Ao longo dos anos, o conceito de senciência modificou-se e atualmente muitos estudos consideram que animais são dotados de estados emocionais, capazes de vivenciar experiências positivas e negativas (Dunca, 2006). O mais conhecido argumento defendendo a senciência como base para a consideração moral dos animais foi dado pelo jurista Jeremy Bentham, que em 1789 advertiu: A questão não é podem raciocinar, ou mesmo podem falar, mas antes, podem sofrer? (Bentham, 1984). Para Bentham não há diferença se o animal tem vértebras ou não, ou se tem duas ou muitas pernas; mas apenas a possível capacidade de sentir.  Os argumentos de que os invertebrados não possuem a capacidade de sentir dor são baseados nas informações da ausência de respostas comportamentais semelhantes à dos vertebrados e também na falta de sistema nervoso central complexo. Ambos não são conclusivos e não comprovam a não senciência dos invertebrados, o que indica a necessidade de estudos nestes grupos e não tomem como critérios de comparação apenas respostas de organismos distintos como os vertebrados. “A impossibilidade de acessar estágios emocionais, bem como a de mapear precisamente mecanismos de dor e sofrimento, não deve excluir esses animais da consideração moral em proporcionar-lhes cuidado e bem-estar” (Oliveira e Goldim, 2014)
Eu como bióloga acredito que enquanto considerarmos apenas os vertebrados como seres conscientes -  já que os invertebrados estão tão afastados dos humanos – torna-se cada vez mais difícil lidar com a ética no uso destes animais. Não conhecermos a fundo estes invertebrados, não significa que nestes estudos não se merece respeito. Precisamos acima de tudo pensar na importância dessas espécies em relação a todo o meio ambiente. Nada justifica o sofrimento dos animais, mas sim todos merecem o respeito à vida.  A mudança de comportamento só é possível através da educação ambiental. Interação com a natureza, com os animais, muitas vezes acaba sendo mais por status e exibicionismo do que pela consciência ambiental, e é preciso despertar essa consciência.

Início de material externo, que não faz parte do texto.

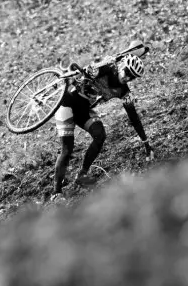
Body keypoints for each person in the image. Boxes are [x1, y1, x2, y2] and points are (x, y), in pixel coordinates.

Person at [51, 44, 154, 200]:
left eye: (131, 77)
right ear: (122, 66)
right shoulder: (108, 67)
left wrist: (146, 143)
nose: (127, 78)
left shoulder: (124, 92)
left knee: (100, 135)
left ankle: (82, 175)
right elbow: (92, 69)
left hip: (84, 110)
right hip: (67, 103)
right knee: (67, 149)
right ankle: (56, 193)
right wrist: (93, 70)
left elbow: (134, 118)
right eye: (127, 72)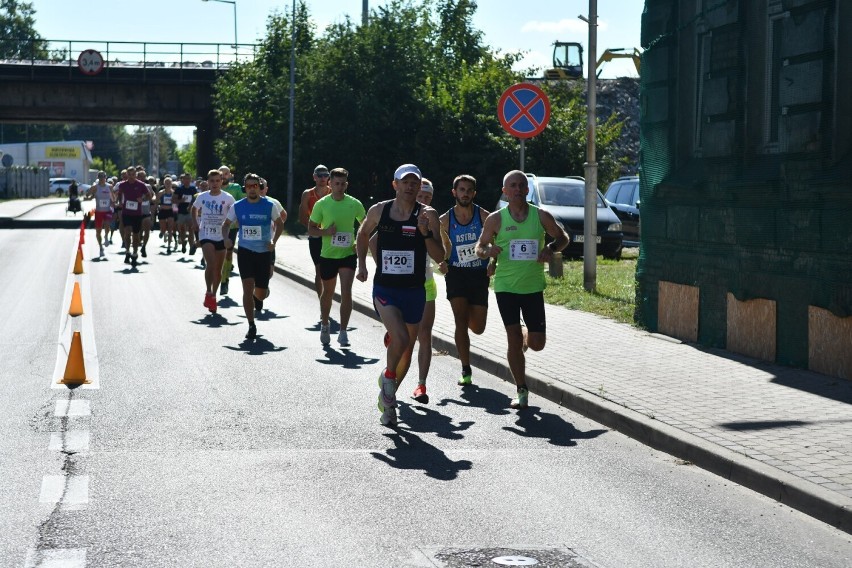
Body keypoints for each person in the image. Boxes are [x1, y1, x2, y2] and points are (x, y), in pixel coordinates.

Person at [356, 164, 444, 427]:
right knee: (403, 338)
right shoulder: (379, 210)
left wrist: (425, 232)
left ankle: (388, 388)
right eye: (405, 182)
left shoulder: (428, 214)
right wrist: (362, 264)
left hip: (415, 290)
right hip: (386, 289)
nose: (410, 187)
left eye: (414, 183)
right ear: (395, 185)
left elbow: (440, 256)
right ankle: (390, 383)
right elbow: (362, 234)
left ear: (419, 186)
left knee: (405, 345)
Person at [475, 170, 569, 409]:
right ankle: (521, 389)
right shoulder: (496, 219)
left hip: (533, 286)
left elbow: (563, 238)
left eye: (521, 186)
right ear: (504, 191)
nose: (517, 189)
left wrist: (550, 248)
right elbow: (480, 246)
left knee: (537, 344)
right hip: (505, 286)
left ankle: (529, 334)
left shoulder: (541, 216)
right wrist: (488, 253)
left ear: (527, 190)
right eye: (512, 186)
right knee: (513, 339)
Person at [438, 174, 491, 386]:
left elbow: (495, 242)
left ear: (474, 194)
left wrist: (493, 261)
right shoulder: (444, 220)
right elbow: (437, 247)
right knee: (459, 320)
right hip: (456, 274)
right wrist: (440, 261)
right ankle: (466, 369)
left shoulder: (485, 217)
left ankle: (469, 311)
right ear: (454, 193)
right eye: (462, 190)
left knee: (478, 328)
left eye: (469, 190)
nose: (465, 194)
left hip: (478, 274)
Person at [308, 167, 366, 347]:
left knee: (347, 291)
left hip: (348, 254)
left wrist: (359, 241)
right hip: (328, 255)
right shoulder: (322, 204)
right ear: (330, 184)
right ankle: (325, 324)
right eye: (336, 184)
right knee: (328, 293)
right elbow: (311, 229)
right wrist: (327, 231)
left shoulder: (354, 203)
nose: (339, 187)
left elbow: (365, 225)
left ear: (346, 185)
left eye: (343, 184)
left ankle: (343, 331)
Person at [223, 173, 285, 339]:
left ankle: (259, 295)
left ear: (259, 187)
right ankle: (251, 325)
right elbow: (226, 224)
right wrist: (226, 239)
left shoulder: (269, 205)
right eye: (249, 186)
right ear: (245, 188)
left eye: (255, 186)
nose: (252, 189)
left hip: (264, 252)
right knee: (247, 288)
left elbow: (279, 223)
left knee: (261, 293)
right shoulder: (238, 206)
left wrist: (274, 240)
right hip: (245, 251)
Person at [192, 169, 236, 313]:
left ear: (222, 181)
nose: (215, 183)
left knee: (218, 269)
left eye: (218, 180)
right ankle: (208, 290)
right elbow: (194, 208)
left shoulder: (228, 198)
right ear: (208, 182)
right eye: (212, 181)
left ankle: (213, 296)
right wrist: (195, 223)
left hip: (222, 235)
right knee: (210, 264)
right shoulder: (202, 197)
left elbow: (235, 212)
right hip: (206, 234)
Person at [298, 164, 332, 316]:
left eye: (325, 175)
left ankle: (328, 297)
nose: (323, 178)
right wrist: (313, 229)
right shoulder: (308, 194)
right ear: (314, 177)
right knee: (319, 271)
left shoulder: (334, 192)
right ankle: (322, 302)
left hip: (331, 236)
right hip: (316, 236)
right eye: (319, 175)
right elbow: (302, 217)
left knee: (331, 270)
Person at [258, 177, 287, 309]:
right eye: (257, 186)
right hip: (252, 243)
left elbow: (283, 215)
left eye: (262, 187)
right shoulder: (248, 202)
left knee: (269, 272)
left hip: (268, 242)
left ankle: (263, 285)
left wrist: (277, 224)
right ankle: (257, 291)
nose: (260, 189)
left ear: (266, 189)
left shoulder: (273, 202)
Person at [116, 166, 153, 267]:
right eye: (129, 174)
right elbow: (119, 194)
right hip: (126, 212)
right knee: (127, 233)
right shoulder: (123, 185)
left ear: (136, 174)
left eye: (133, 174)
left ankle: (135, 253)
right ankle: (127, 251)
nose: (131, 177)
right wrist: (119, 202)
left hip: (137, 214)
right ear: (127, 175)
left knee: (136, 235)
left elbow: (149, 196)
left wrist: (143, 199)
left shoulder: (141, 185)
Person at [219, 165, 244, 295]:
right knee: (219, 254)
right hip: (216, 226)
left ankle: (225, 281)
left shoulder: (236, 188)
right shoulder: (215, 188)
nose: (223, 175)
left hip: (232, 226)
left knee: (228, 253)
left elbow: (243, 203)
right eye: (221, 173)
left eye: (226, 173)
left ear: (230, 175)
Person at [85, 171, 115, 257]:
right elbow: (88, 194)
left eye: (103, 177)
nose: (102, 179)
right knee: (98, 231)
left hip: (107, 210)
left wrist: (113, 201)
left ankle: (106, 237)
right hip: (99, 211)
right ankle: (101, 248)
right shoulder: (95, 187)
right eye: (100, 177)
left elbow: (113, 198)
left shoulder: (109, 187)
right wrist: (89, 194)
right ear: (98, 178)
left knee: (107, 225)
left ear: (105, 177)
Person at [174, 173, 197, 255]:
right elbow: (174, 200)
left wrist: (192, 206)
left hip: (190, 213)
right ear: (182, 180)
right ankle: (183, 243)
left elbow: (196, 199)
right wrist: (181, 201)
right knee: (182, 229)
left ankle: (191, 247)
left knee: (191, 230)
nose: (187, 180)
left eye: (188, 178)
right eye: (185, 179)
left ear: (191, 180)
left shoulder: (193, 189)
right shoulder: (179, 189)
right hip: (181, 212)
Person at [157, 176, 177, 253]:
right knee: (163, 228)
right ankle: (162, 232)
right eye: (166, 183)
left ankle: (169, 246)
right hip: (162, 211)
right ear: (164, 184)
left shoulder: (174, 193)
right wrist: (158, 207)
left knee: (170, 228)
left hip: (170, 212)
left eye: (169, 183)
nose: (168, 184)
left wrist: (175, 213)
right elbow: (157, 202)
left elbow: (175, 204)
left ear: (171, 184)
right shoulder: (161, 193)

O presente ensaio foi elaborado para a disciplina de Ética Animal, tendo como base as obras:

Bentham J. Uma introdução aos princípios da moral e da legislação. São Paulo: Abril Cultural; 1984. p. 63. (Os Pensadores)
Brusca RC, Brusca G. Invertebrados. Rio de Janeiro: Guanabara; 2007. p. 968                                          
Duncan IJH. The changing concept of animal sentience. Appl Anim Behav Sci. 2006;100(1-2):11-9
OLIVEIRA, E. M.; GOLDIM, J. R. Legislação de proteção animal para fins científico e a não inclusão dos invertebrados – análise bioética. Revista Bioética. V. 22, n. 1, p. 45-56, 2014.
REGIS A. H. P., CORNELLI, G. Experimentação animal: panorama histórico e perspectivas – Revista de Bioética, v.20, n. 2, p. 232-43, 2012.

STRICKBERGER, Monroe W. Evolution, 3rd Edition, Susbury: Jones & Barlett Publishers, 2000.